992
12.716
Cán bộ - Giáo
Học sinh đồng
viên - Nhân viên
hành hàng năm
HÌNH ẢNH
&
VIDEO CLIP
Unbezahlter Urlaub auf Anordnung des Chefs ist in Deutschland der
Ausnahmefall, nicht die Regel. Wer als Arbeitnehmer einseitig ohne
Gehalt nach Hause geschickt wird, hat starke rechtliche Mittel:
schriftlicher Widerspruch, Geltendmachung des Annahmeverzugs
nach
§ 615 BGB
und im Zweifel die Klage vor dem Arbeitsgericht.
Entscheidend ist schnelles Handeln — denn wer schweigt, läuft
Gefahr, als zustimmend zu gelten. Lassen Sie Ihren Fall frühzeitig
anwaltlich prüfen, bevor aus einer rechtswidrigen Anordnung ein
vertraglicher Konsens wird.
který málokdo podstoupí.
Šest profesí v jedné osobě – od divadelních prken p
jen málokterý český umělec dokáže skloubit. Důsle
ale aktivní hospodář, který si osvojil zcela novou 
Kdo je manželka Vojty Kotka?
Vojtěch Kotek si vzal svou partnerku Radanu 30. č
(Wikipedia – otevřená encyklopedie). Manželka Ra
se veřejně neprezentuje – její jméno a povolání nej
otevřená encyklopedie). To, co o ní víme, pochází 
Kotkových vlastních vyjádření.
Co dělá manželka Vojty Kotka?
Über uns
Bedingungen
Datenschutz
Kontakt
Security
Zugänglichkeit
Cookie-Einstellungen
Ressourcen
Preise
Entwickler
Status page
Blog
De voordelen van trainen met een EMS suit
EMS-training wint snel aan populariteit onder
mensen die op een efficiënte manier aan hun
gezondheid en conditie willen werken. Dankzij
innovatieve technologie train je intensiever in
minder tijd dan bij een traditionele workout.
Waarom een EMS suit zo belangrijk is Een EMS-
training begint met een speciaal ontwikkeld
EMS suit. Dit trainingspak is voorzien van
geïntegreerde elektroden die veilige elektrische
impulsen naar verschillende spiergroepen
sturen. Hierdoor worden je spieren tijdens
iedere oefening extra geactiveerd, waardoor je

§ **Directions**
Copy out every line of the data above word for word, in the same order.

§ **Task solution**
992
12.716
Cán bộ - Giáo
Học sinh đồng
viên - Nhân viên
hành hàng năm
HÌNH ẢNH
&
VIDEO CLIP
Unbezahlter Urlaub auf Anordnung des Chefs ist in Deutschland der
Ausnahmefall, nicht die Regel. Wer als Arbeitnehmer einseitig ohne
Gehalt nach Hause geschickt wird, hat starke rechtliche Mittel:
schriftlicher Widerspruch, Geltendmachung des Annahmeverzugs
nach
§ 615 BGB
und im Zweifel die Klage vor dem Arbeitsgericht.
Entscheidend ist schnelles Handeln — denn wer schweigt, läuft
Gefahr, als zustimmend zu gelten. Lassen Sie Ihren Fall frühzeitig
anwaltlich prüfen, bevor aus einer rechtswidrigen Anordnung ein
vertraglicher Konsens wird.
který málokdo podstoupí.
Šest profesí v jedné osobě – od divadelních prken p
jen málokterý český umělec dokáže skloubit. Důsle
ale aktivní hospodář, který si osvojil zcela novou 
Kdo je manželka Vojty Kotka?
Vojtěch Kotek si vzal svou partnerku Radanu 30. č
(Wikipedia – otevřená encyklopedie). Manželka Ra
se veřejně neprezentuje – její jméno a povolání nej
otevřená encyklopedie). To, co o ní víme, pochází 
Kotkových vlastních vyjádření.
Co dělá manželka Vojty Kotka?
Über uns
Bedingungen
Datenschutz
Kontakt
Security
Zugänglichkeit
Cookie-Einstellungen
Ressourcen
Preise
Entwickler
Status page
Blog
De voordelen van trainen met een EMS suit
EMS-training wint snel aan populariteit onder
mensen die op een efficiënte manier aan hun
gezondheid en conditie willen werken. Dankzij
innovatieve technologie train je intensiever in
minder tijd dan bij een traditionele workout.
Waarom een EMS suit zo belangrijk is Een EMS-
training begint met een speciaal ontwikkeld
EMS suit. Dit trainingspak is voorzien van
geïntegreerde elektroden die veilige elektrische
impulsen naar verschillende spiergroepen
sturen. Hierdoor worden je spieren tijdens
iedere oefening extra geactiveerd, waardoor je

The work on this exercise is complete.